While a lot is often said about video games propagating violence and what not, seldom do we highlight the positive impact certain games have had. With the Internet going crazy over Pokemon Go over the last few days, there have been a lot of reports about armed robberies and accidents because of the new app.
There's a completely different side of the story as well. In a world that is extremely fickle about a discussion on mental health and social anxiety issues, Pokemon Go has come as a blessing.
Danielle Altman-Webster posted her experience with the app on Facebook.
I know everyone is sick of hearing about Pokemon Go but let me tell you something positive about it. My daughter (whom has Aspergers Syndrome, a high functioning form of Autism spectrum) hasn't wanted to leave the house for couple of years now. Because of Pokemon Go, she goes for walks, pushing my wheelchair to catch pokemon. It gets her out of the house and enjoying real life again. Just the look on her face when she caught those 2 pokemon she tracked down in our neighborhood was priceless. It's getting our children OUTSIDE! THIS IS WHAT THIS GENERATION NEEDS! Instead of being inside and glued to video games and computer screens their OUTSIDE, playing, and being kids. Go with your kids and watch their joy and their excitement.
Bella Whyte also had something to say about this:
My son hasn't left the house, on his own or voluntarily for two years. Yesterday, the day he downloaded pokemon go, he walked around the block, on his own. He's asked me if we can go for a walk today. My autistic teen with an anxiety disorder is leaving the house. Everyone else can go F themselves and I dare anyone to say anything negative about it.
While we tend to ignore mental disorders in our daily lives, Pokemon Go has opened up a conversation about the same. People are finally speaking up about how these cute little virtual creatures have come as a blessing for them.
Arielle Pendergrass spoke about how this is helping her battle social anxiety and Asperger's.
I am a 22 yr old who lives with Asperger's as well. I am lucky to have a fiance who understands ((who I met at first online then we went from there)). However, he gets sad when I don't want to go anywhere. Pokemon Go has helped me go outside as well, we are even joining a huge Pokehunt today!
Charli Zia had this beautiful insight about how the app was successful in doing something that no-one else was.
It's getting me outside and I'm 30 year old. This game is bringing people together, helping physical and mental health in ways that politicians have been trying to do unsuccessfully for decades.
Kids these days are glued to television screens but Pokemon Go has bridged the gap between different generations. It is bringing families together. Isn't that wonderful?
Kurami Shipman talked about a grandson who is finally bonding with his granddad.
My coworker's autistic grandson walked with his dad for 2.5 miles collecting Pokemon!
What's more beautiful than a mother and a daughter bonding over an app that is based on a really old anime. Lauren Hazlett talks about how Pokemon Go helped her bond with her daughter.
Exactly like my daughter and I. She has aspergers, I have severe Epilepsy. For the first time in so long we both are getting out of the house and walking, meeting people etc. It's a great feeling.
When you're depressed, being social is extremely challenging. It's finally getting people out of their houses and helping them make friends.
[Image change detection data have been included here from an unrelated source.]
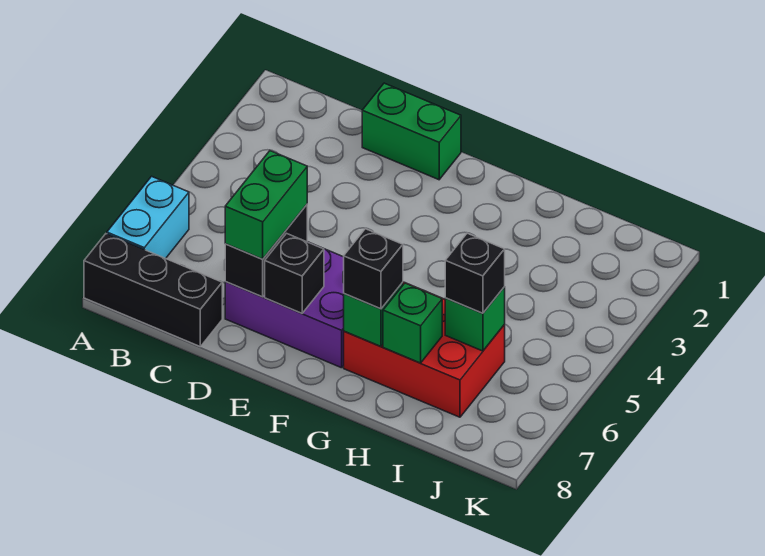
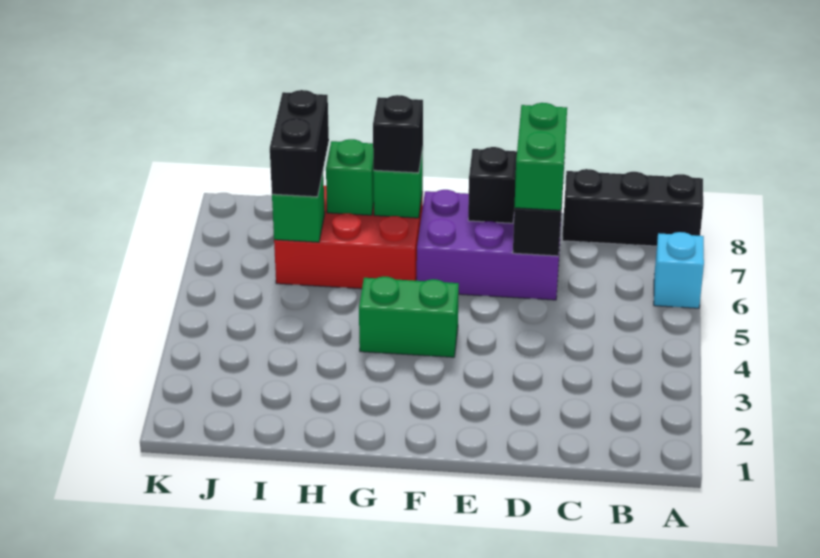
cyan 1x2 brick [107,176,189,258] -> cyan 1x1 brick [654,232,704,308]
green 1x2 brick [362,83,461,180] -> green 1x2 brick moved to [359,276,459,357]
black 1x1 brick [445,233,505,313] -> black 1x2 brick [270,90,329,197]

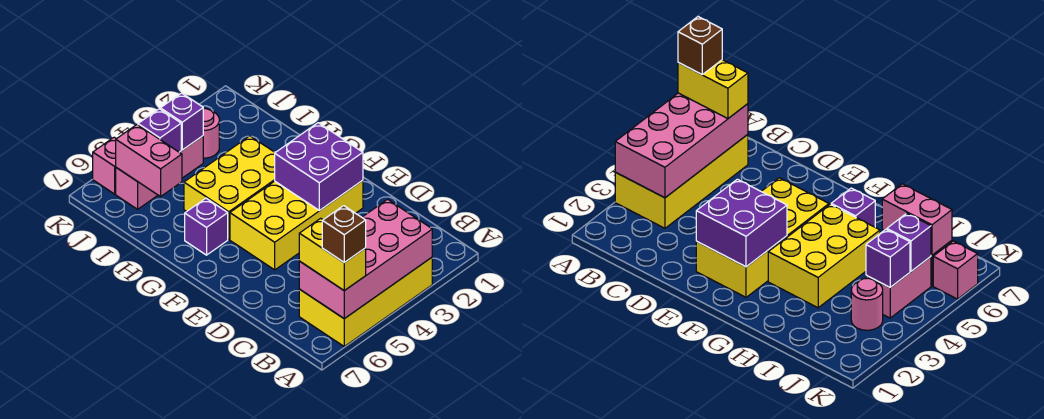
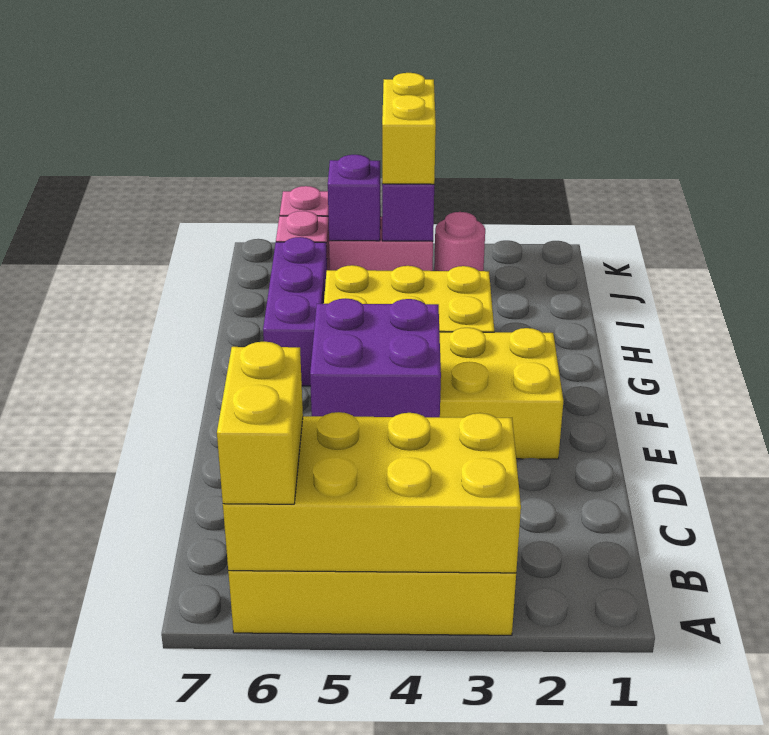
pink 2x4 brick [299,199,432,319] -> yellow 2x4 brick [223,412,521,573]
brown 1x1 brick [322,206,366,262] -> none
purple 2x2 brick [275,123,363,211] -> purple 2x2 brick moved to [310,298,441,417]
purple 1x1 brick [185,198,228,255] -> purple 1x3 brick [263,237,327,386]
pink 1x2 brick [116,125,182,196] -> none
none -> yellow 1x2 brick [382,73,436,184]

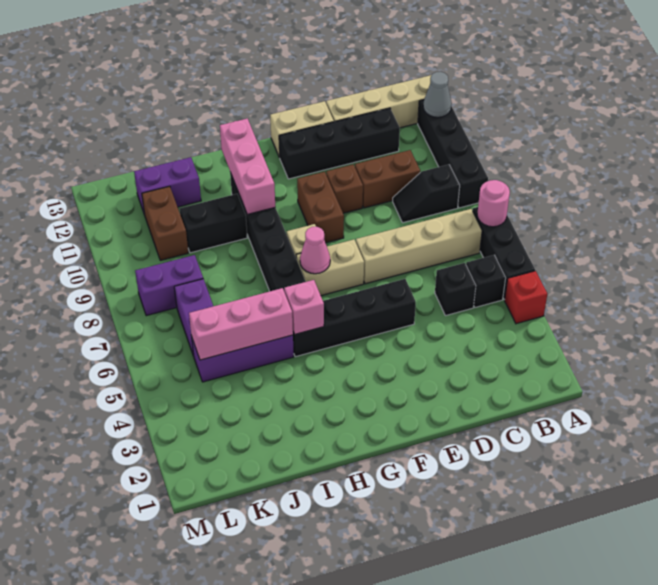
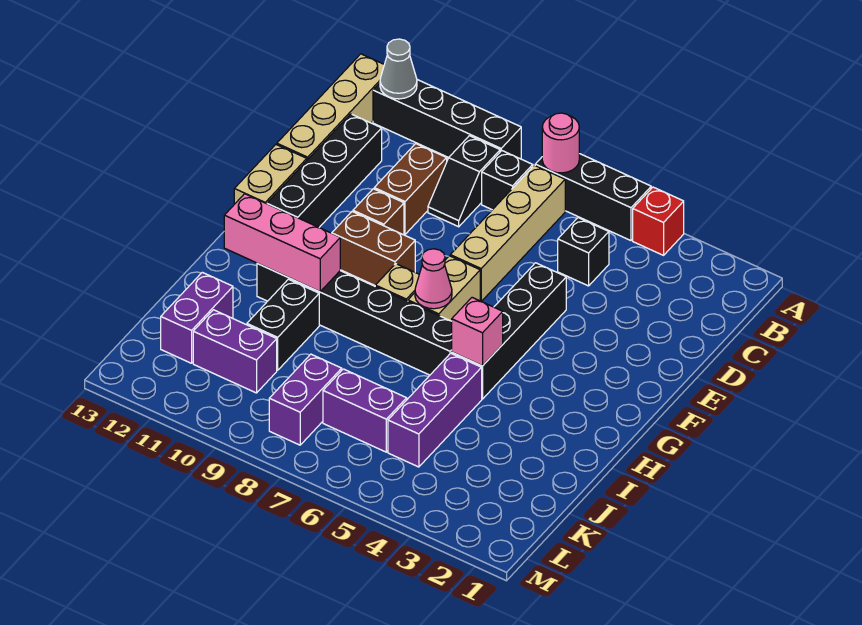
black 1x1 brick [466,255,506,307] -> black 1x1 brick moved to [482,151,533,210]
pink 1x3 brick [189,288,293,360] -> none
brown 1x2 brick [142,186,188,260] -> purple 1x2 brick [193,310,277,393]

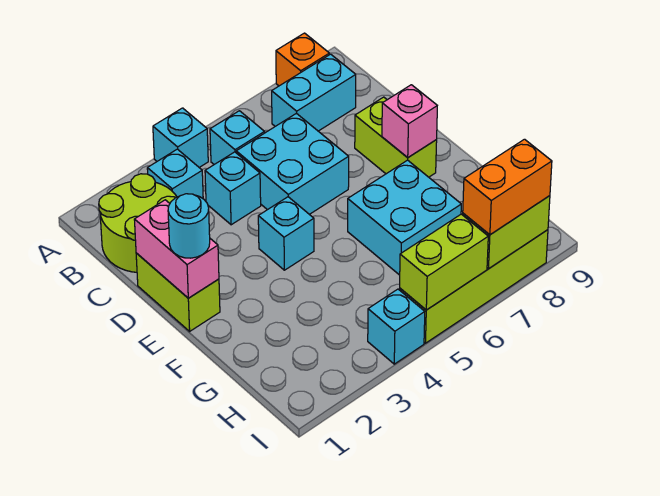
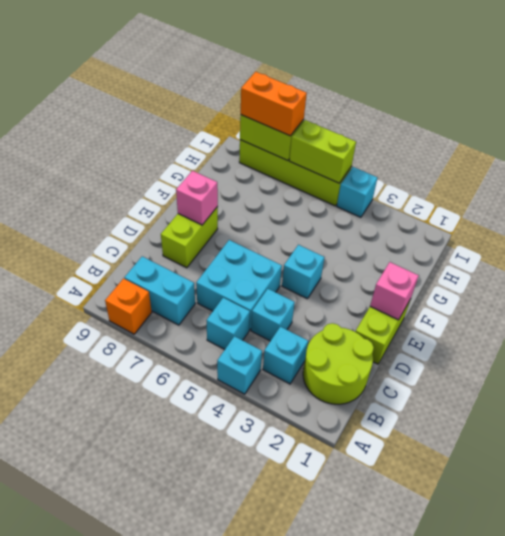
pink 1x2 brick [134,200,219,298] -> pink 1x1 brick [370,262,419,320]
cyan 1x1 round brick [168,194,210,258] -> none
cyan 2x2 brick [348,160,461,275] -> none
This wouldn't have been possible without Pokemon Go.
Aimee McMurry talked about her battle with depression and how Pokemon Go helped her.
I have depression and severe anxiety and never wanted to leave the house except when I HAD to go to work... well yesterday, I walked near 4 miles and actually interacted with other people and laughed and enjoyed myself. I've felt a ton better the past few days and I wholeheartedly believe it's because this game has me outside getting sunshine and meeting people. It's awesome!
Video games have traditionally been linked to people who don't go out and lack any sort of social life. Pokemon Go has actually made these 'socially awkward' gamers come out of their homes and go out to catch Pokemon.
Users took to Twitter to tell the world how Pokemon Go has had a wonderful impact on their lives:
#PokemonGo has already been a better treatment for my depression than anything my doctor prescribed or therapist recommended— Jesseanne Pope (@gleefullyhello) July 11, 2016
Real talk - as someone with anxiety/depression, the fact that I've spent most of this weekend outside with friends is unreal. #PokemonGo— HiRez David (@uglycatlady) July 10, 2016
Took another 4 mile walk and talked to 4 people along the way. #PokémonGo may solve obesity and social anxiety in one app.— Allan (@AllanTries) July 10, 2016
The game has already led to social meet-ups for fans where absolute strangers have become great friends. Imagine running into a fellow Pokemon trainer in your neighbourhood (we never thought that we could ever type this). Isn't it nice to see people finally bonding over something that transcends generations?
Nintendo has finally done what game developers, doctors and health regulatory bodies have failed to do. Good job, Nintendo. It doesn't matter if you catch 'em all or not, what matters is the beautiful experience you have while playing the game.